▶ **Data shown**
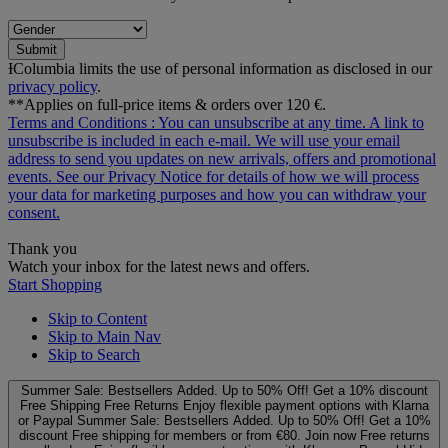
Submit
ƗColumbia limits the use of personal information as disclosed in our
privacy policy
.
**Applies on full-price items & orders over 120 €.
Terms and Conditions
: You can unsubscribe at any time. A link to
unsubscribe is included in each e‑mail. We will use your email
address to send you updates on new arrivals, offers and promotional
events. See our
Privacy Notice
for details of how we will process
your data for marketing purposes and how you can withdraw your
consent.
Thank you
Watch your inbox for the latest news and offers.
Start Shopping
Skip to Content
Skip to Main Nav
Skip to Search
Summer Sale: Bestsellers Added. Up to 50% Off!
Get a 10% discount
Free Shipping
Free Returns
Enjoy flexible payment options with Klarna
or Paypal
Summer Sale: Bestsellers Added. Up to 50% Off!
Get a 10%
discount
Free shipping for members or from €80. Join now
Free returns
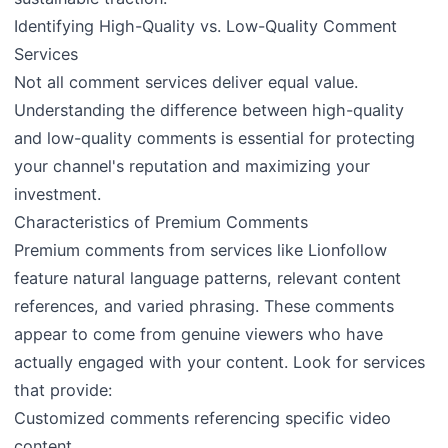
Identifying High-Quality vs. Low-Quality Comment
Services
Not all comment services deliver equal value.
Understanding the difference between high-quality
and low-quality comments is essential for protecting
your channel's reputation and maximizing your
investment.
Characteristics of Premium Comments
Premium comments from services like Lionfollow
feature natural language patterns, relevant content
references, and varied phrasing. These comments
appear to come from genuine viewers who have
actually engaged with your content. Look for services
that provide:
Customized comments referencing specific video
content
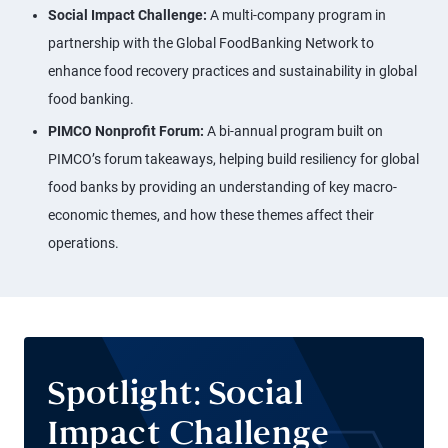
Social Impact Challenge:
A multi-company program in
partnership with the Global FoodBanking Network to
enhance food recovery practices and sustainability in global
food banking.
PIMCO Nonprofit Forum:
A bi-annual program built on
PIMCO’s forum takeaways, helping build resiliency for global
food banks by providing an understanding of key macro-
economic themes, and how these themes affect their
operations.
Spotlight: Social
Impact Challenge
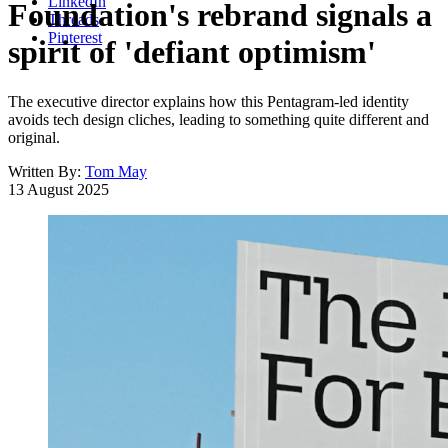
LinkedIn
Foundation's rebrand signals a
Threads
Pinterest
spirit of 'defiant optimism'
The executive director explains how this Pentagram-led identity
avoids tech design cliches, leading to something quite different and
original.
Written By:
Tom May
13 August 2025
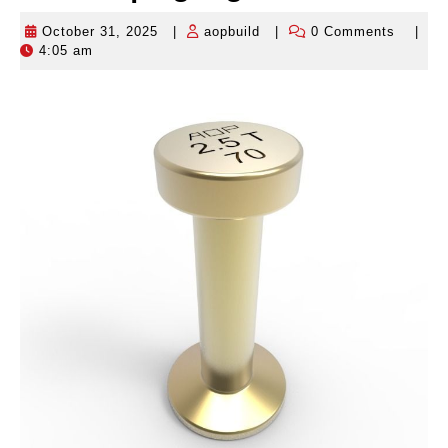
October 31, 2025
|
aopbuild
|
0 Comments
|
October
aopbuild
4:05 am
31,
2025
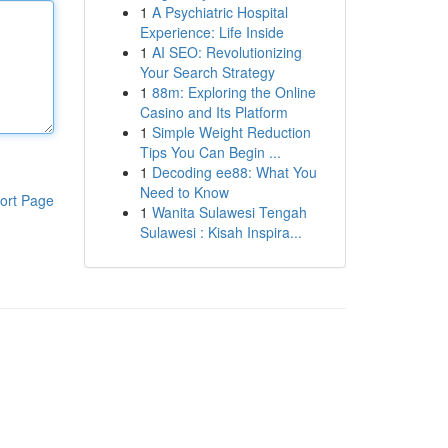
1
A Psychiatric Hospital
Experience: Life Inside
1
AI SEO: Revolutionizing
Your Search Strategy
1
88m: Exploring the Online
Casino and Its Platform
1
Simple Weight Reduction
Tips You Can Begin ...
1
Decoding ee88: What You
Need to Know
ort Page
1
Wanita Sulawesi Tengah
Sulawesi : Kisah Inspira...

▶ **Description of the task**
Return, from the material above, each line holding the string "PIMCO".

▶ **Output for this task**
PIMCO Nonprofit Forum:
PIMCO’s forum takeaways, helping build resiliency for global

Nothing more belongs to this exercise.